Energy efficiency interventions can create fast impact on a dairy farm with improvements such as enhanced insulation, fuel-efficient farm equipment, smart refrigerators, irrigation pumps and more.

Anerobic digestion is the process by which organic materials such as cow manure or food waste are broken down, converted to biogas and eventually used for electricity, heat, compressed natural gas and even vehicle fuel. Over 350 dairies are building or running digester systems in the U.S., 90 percent of which are for renewable natural gas.

Industry partnerships are helping to build a more sustainable supply chain. More and more, companies are setting aggressive carbon reduction goals to green their portfolios. With much of the U.S. dairy supply chain’s carbon footprint traced back to the farm, dairy farms are well positioned to deliver impactful results against Scope 3 emissions given investment and support from dairy companies.
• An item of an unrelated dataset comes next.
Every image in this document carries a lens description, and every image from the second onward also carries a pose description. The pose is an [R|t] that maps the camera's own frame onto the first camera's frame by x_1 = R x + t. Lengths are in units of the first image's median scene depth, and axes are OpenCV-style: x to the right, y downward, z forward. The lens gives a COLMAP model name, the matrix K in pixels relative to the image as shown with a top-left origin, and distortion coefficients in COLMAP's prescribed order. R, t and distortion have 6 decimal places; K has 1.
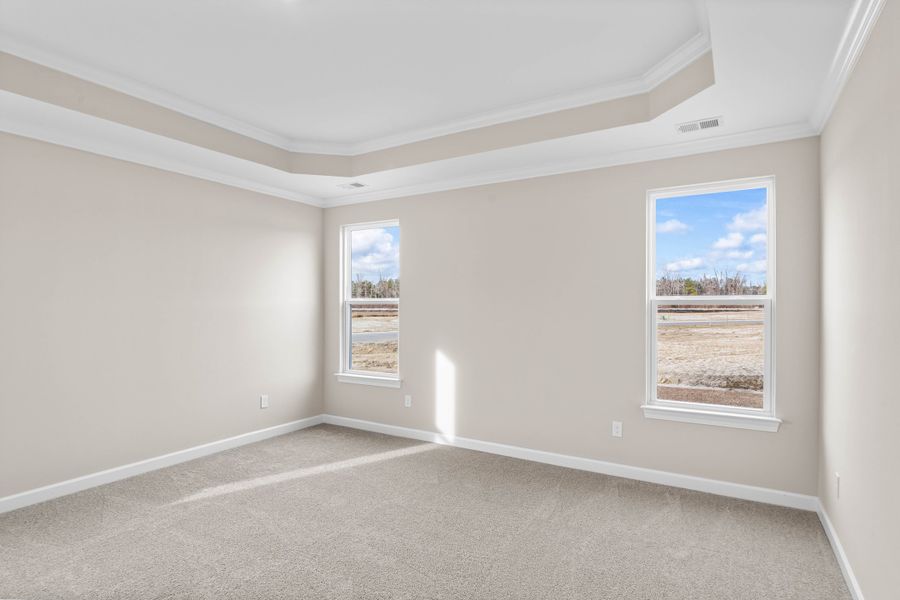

Ecosystem services markets monetize ecosystem benefits such as reduced carbon emissions. The exponential growth that carbons markets have experienced has resulted in a complex market that is extraordinarily difficult for the average farmer to navigate. Ensuring that dairy farmers have access to these markets and are treated fairly when they choose to participate is critical.

California’s low-carbon fuel standard (CA-LCFS) is the largest carbon credit market and among the most effective programs for reducing methane emissions in the state. It created a market for the transportation industry to replace conventional fossil fuels like gasoline and diesel with renewable natural gas, saving carbon emissions from the tailpipe and methane emissions at the dairy. If other states across the country created similar incentives, we could see dramatic GHG reductions from the transportation and dairy industries.

The U.S. Environmental Protection Agency (EPA) is activating an electrical pathway within the Renewable Fuel Standard program that could be a game-changer for dairy farms. It would enable renewable electricity from dairies to fuel electric vehicles, thus creating an additional program to incentivize dairy farms to build digesters that reduce methane emissions from the dairy farm while also reducing the GHG footprint for transportation.

Work is underway to help the industry realize its enormous potential in reducing emissions, safeguarding natural resources and becoming an environmental solution. The challenge now is finding a scalable, economically viable way to execute on the immense promise these new technologies and practices bring.